--- GIVEN DATA ---
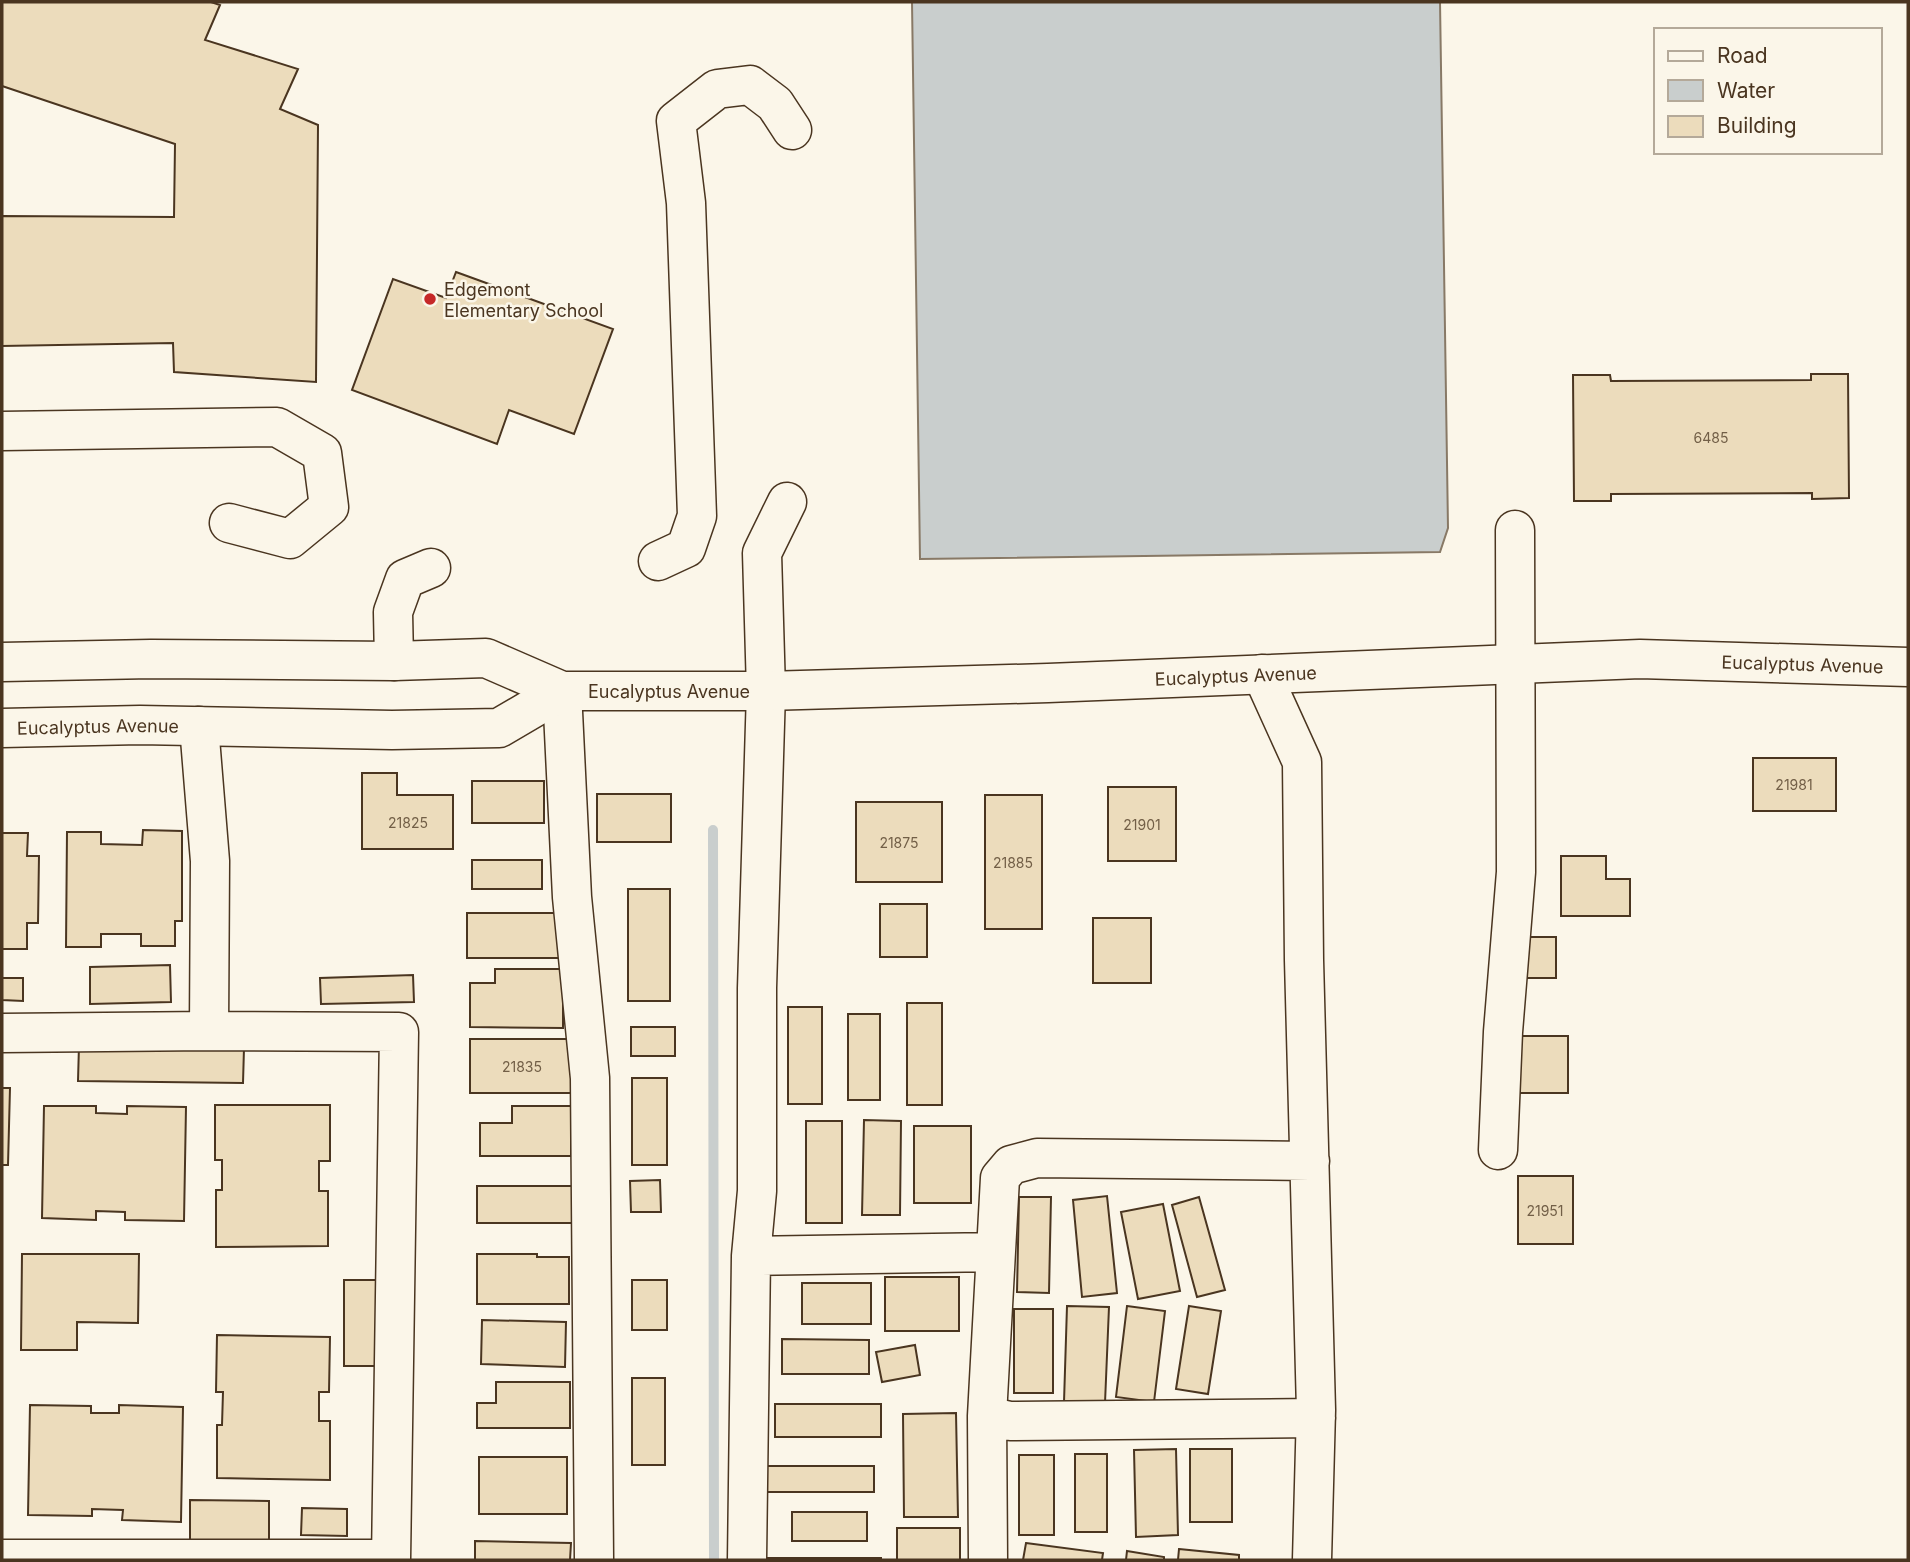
<svg xmlns="http://www.w3.org/2000/svg" width="1910" height="1562" viewBox="0 0 1910 1562" font-family="Inter,sans-serif">
	<rect width="100%" height="100%" fill="#fbf6e9"/>
	<path fill="#c9cecd" stroke="#887966" stroke-width="2" d="M 912,2 L 1440,2 L 1448,528 L 1440,552 L 920,559 Z"/>
	<g fill="none" stroke-linecap="round" stroke-linejoin="round">
		<path stroke="#c9cecd" stroke-width="10" d="M 713,830 L 714,1560"/>
	</g>
	<path fill="#ecdcbc" stroke="#4a3520" stroke-width="2" d="M 2,2 L 211,2 L 220,5 L 205,40 L 298,69 L 280,109 L 318,125 L 316,382 L 174,372 L 173,343 L 2,346 L 2,216 L 174,217 L 175,144 L 2,86 Z
		M 456,272 L 613,329 L 574,434 L 509,410 L 497,444 L 352,390 L 393,279 L 446,298 Z
		M 1811,374 L 1848,374 L 1849,498 L 1812,499 L 1812,493 L 1611,494 L 1611,501 L 1574,501 L 1573,375 L 1610,375 L 1611,381 L 1811,380 Z
		M 1753,758 L 1836,758 L 1836,811 L 1753,811 Z
		M 362,773 L 397,773 L 397,795 L 453,795 L 453,849 L 362,849 Z
		M 472,781 L 544,781 L 544,823 L 472,823 Z
		M 1108,787 L 1176,787 L 1176,861 L 1108,861 Z
		M 597,794 L 671,794 L 671,842 L 597,842 Z
		M 985,795 L 1042,795 L 1042,929 L 985,929 Z
		M 856,802 L 942,802 L 942,882 L 856,882 Z
		M 143,830 L 182,831 L 182,921 L 175,921 L 175,946 L 141,946 L 141,934 L 101,934 L 101,947 L 66,947 L 67,832 L 101,832 L 101,844 L 142,845 Z
		M 2,833 L 28,833 L 27,856 L 39,856 L 38,923 L 27,923 L 27,949 L 2,949 Z
		M 1561,856 L 1606,856 L 1606,879 L 1630,879 L 1630,916 L 1561,916 Z
		M 472,860 L 542,860 L 542,889 L 472,889 Z
		M 628,889 L 670,889 L 670,1001 L 628,1001 Z
		M 880,904 L 927,904 L 927,957 L 880,957 Z
		M 467,913 L 570,913 L 570,958 L 467,958 Z
		M 1093,918 L 1151,918 L 1151,983 L 1093,983 Z
		M 1522,937 L 1556,937 L 1556,978 L 1522,978 Z
		M 170,965 L 171,1002 L 90,1004 L 90,967 Z
		M 495,969 L 563,969 L 563,1028 L 470,1027 L 470,983 L 495,983 Z
		M 413,975 L 414,1002 L 321,1004 L 320,978 Z
		M 2,978 L 23,978 L 23,1001 L 2,1000 Z
		M 907,1003 L 942,1003 L 942,1105 L 907,1105 Z
		M 788,1007 L 822,1007 L 822,1104 L 788,1104 Z
		M 848,1014 L 880,1014 L 880,1100 L 848,1100 Z
		M 631,1027 L 675,1027 L 675,1056 L 631,1056 Z
		M 1514,1036 L 1568,1036 L 1568,1093 L 1514,1093 Z
		M 470,1039 L 574,1039 L 574,1093 L 470,1093 Z
		M 79,1045 L 244,1048 L 243,1083 L 78,1081 Z
		M 632,1078 L 667,1078 L 667,1165 L 632,1165 Z
		M 2,1088 L 10,1088 L 8,1165 L 2,1165 Z
		M 215,1105 L 330,1105 L 330,1161 L 319,1161 L 319,1191 L 328,1191 L 328,1246 L 216,1247 L 216,1190 L 222,1190 L 222,1160 L 215,1160 Z
		M 44,1106 L 96,1106 L 96,1113 L 127,1114 L 127,1106 L 186,1107 L 184,1221 L 125,1220 L 125,1212 L 96,1211 L 96,1220 L 42,1218 Z
		M 512,1106 L 571,1106 L 571,1156 L 480,1156 L 480,1123 L 512,1123 Z
		M 864,1120 L 901,1121 L 900,1215 L 862,1215 Z
		M 806,1121 L 842,1121 L 842,1223 L 806,1223 Z
		M 914,1126 L 971,1126 L 971,1203 L 914,1203 Z
		M 1518,1176 L 1573,1176 L 1573,1244 L 1518,1244 Z
		M 660,1180 L 661,1212 L 631,1212 L 630,1181 Z
		M 477,1186 L 573,1186 L 573,1223 L 477,1223 Z
		M 1107,1196 L 1117,1293 L 1082,1297 L 1073,1200 Z
		M 1019,1197 L 1051,1197 L 1049,1293 L 1017,1292 Z
		M 1199,1197 L 1225,1290 L 1197,1297 L 1172,1205 Z
		M 1163,1204 L 1180,1291 L 1138,1299 L 1121,1212 Z
		M 22,1254 L 139,1254 L 138,1323 L 77,1322 L 77,1350 L 21,1350 Z
		M 477,1254 L 537,1254 L 537,1257 L 569,1257 L 569,1304 L 477,1304 Z
		M 885,1277 L 959,1277 L 959,1331 L 885,1331 Z
		M 344,1280 L 380,1280 L 380,1366 L 344,1366 Z
		M 632,1280 L 667,1280 L 667,1330 L 632,1330 Z
		M 802,1283 L 871,1283 L 871,1324 L 802,1324 Z
		M 1067,1306 L 1109,1307 L 1105,1403 L 1064,1402 Z
		M 1127,1306 L 1165,1311 L 1154,1402 L 1116,1397 Z
		M 1189,1306 L 1221,1311 L 1208,1394 L 1176,1389 Z
		M 1014,1309 L 1053,1309 L 1053,1393 L 1014,1393 Z
		M 482,1320 L 566,1322 L 565,1367 L 481,1364 Z
		M 217,1335 L 330,1337 L 329,1392 L 319,1392 L 319,1421 L 330,1421 L 330,1480 L 217,1478 L 217,1425 L 222,1425 L 223,1392 L 216,1392 Z
		M 782,1339 L 869,1340 L 869,1374 L 782,1374 Z
		M 915,1345 L 920,1375 L 882,1382 L 876,1352 Z
		M 632,1378 L 665,1378 L 665,1465 L 632,1465 Z
		M 496,1382 L 570,1382 L 570,1428 L 477,1428 L 477,1403 L 496,1403 Z
		M 775,1404 L 881,1404 L 881,1437 L 775,1437 Z
		M 30,1405 L 91,1406 L 91,1413 L 119,1413 L 119,1405 L 183,1407 L 181,1522 L 122,1520 L 123,1510 L 92,1509 L 92,1516 L 28,1515 Z
		M 956,1413 L 958,1517 L 904,1517 L 903,1414 Z
		M 1176,1449 L 1178,1535 L 1136,1537 L 1134,1450 Z
		M 1190,1449 L 1232,1449 L 1232,1522 L 1190,1522 Z
		M 1075,1454 L 1107,1454 L 1107,1532 L 1075,1532 Z
		M 1019,1455 L 1054,1455 L 1054,1535 L 1019,1535 Z
		M 479,1457 L 567,1457 L 567,1514 L 479,1514 Z
		M 766,1466 L 874,1466 L 874,1492 L 766,1492 Z
		M 190,1500 L 269,1501 L 269,1542 L 190,1541 Z
		M 302,1508 L 347,1509 L 347,1536 L 301,1535 Z
		M 792,1512 L 867,1512 L 867,1541 L 792,1541 Z
		M 897,1528 L 960,1528 L 960,1560 L 897,1560 Z
		M 475,1541 L 571,1543 L 570,1560 L 475,1560 Z
		M 1026,1543 L 1103,1553 L 1102,1560 L 1023,1560 Z
		M 1179,1549 L 1239,1555 L 1239,1560 L 1178,1560 Z
		M 1127,1551 L 1164,1557 L 1164,1560 L 1126,1560 Z
		M 766,1558 L 881,1558 L 881,1560 L 766,1560 Z"/>
	<g fill="none" stroke-linecap="round" stroke-linejoin="round">
		<g stroke="#4a3520" stroke-width="41">
			<path id="minor" d="M 2,431 L 277,427 L 322,453 L 329,507 L 290,539 L 229,523
				M 787,502 L 762,553 L 766,691 L 757,988 L 757,1191 L 751,1256 L 996,1252
				M 658,561 L 686,548 L 697,516 L 686,203 L 676,121 L 717,89 L 750,85 L 775,104 L 792,130
				M 394,661 L 393,612 L 405,579 L 431,568
				M 1262,674 L 1302,762 L 1304,960 L 1316,1410 L 1312,1560
				M 562,691 L 572,897 L 590,1078 L 594,1560
				M 209,1031 L 399,1032 L 391,1560
				M 2,1033 L 209,1031 L 210,861 L 199,726
				M 1498,1150 L 1503,1032 L 1516,872 L 1515,530
				M 1310,1161 L 1037,1158 L 1011,1165 L 1000,1178 L 987,1416 L 1010,1421 L 1316,1418
				M 987,1416 L 988,1560
				M 2,1559 L 391,1559
				M 747,1560 L 751,1256"/>
		</g>
		<g stroke="#4a3520" stroke-width="41">
			<g id="major">
				<path id="s1" d="M 2,662 L 151,659 L 394,661 L 486,658 L 562,691 L 766,691 L 1048,683 L 1640,659 L 1908,667"/>
				<path id="s2" d="M 2,728 L 140,725 L 392,730 L 499,728 L 562,691"/>
			</g>
		</g>
		<use href="#minor" stroke="#fbf6e9" stroke-width="38"/>
		<use href="#major" stroke="#fbf6e9" stroke-width="38"/>
	</g>
	<circle fill="#c62828" stroke="#fbf6e9" stroke-width="2.5" cx="430" cy="299" r="7"/>
	<g text-anchor="middle" dominant-baseline="central" stroke-width="5" stroke-linejoin="round" paint-order="stroke">
		<g font-size="14" fill="#725f47">
			<text x="1711" y="437">6485</text>
			<text x="1794" y="784">21981</text>
			<text x="408" y="822">21825</text>
			<text x="1142" y="824">21901</text>
			<text x="899" y="842">21875</text>
			<text x="1013" y="862">21885</text>
			<text x="522" y="1066">21835</text>
			<text x="1545" y="1210">21951</text>
		</g>
		<g font-size="18" fill="#4a3520" stroke="#fbf6e9" text-anchor="start">
			<text x="444" y="289">Edgemont<tspan x="444" dy="21">Elementary School</tspan></text>
		</g>
		<g font-size="18" fill="#4a3520" stroke="#fbf6e9">
			<text stroke="none"><textPath href="#s1" startOffset="1808">Eucalyptus Avenue</textPath></text>
			<text stroke="none"><textPath href="#s1" startOffset="1241">Eucalyptus Avenue</textPath></text>
			<text stroke="none"><textPath href="#s1" startOffset="674">Eucalyptus Avenue</textPath></text>
			<text stroke="none"><textPath href="#s2" startOffset="96">Eucalyptus Avenue</textPath></text>
		</g>
	</g>
	<rect width="1910" height="1562" fill="none" stroke="#4a3520" stroke-width="7"/>
	<rect x="1654" y="28" width="228" height="126" fill="#fbf6e9" stroke="#b4a999" stroke-width="2"/>
	<rect x="1668" y="51" width="35" height="10" fill="#fbf6e9" stroke="#b4a999" stroke-width="2"/>
	<text x="1717" y="63" font-size="21" fill="#4a3520">Road</text>
	<rect x="1668" y="80" width="35" height="21" fill="#c9cecd" stroke="#b4a999" stroke-width="2"/>
	<text x="1717" y="98" font-size="21" fill="#4a3520">Water</text>
	<rect x="1668" y="116" width="35" height="21" fill="#ecdcbc" stroke="#b4a999" stroke-width="2"/>
	<text x="1717" y="133" font-size="21" fill="#4a3520">Building</text>
</svg>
---
PROBLEM REQUIREMENTS – Please, from the entries above, set down exactly the lines from the one containing "M 215,1105 L" through the one containing "M 44,1106 L", and only those.

OUTPUT OF THE EXERCISE –
		M 215,1105 L 330,1105 L 330,1161 L 319,1161 L 319,1191 L 328,1191 L 328,1246 L 216,1247 L 216,1190 L 222,1190 L 222,1160 L 215,1160 Z
		M 44,1106 L 96,1106 L 96,1113 L 127,1114 L 127,1106 L 186,1107 L 184,1221 L 125,1220 L 125,1212 L 96,1211 L 96,1220 L 42,1218 Z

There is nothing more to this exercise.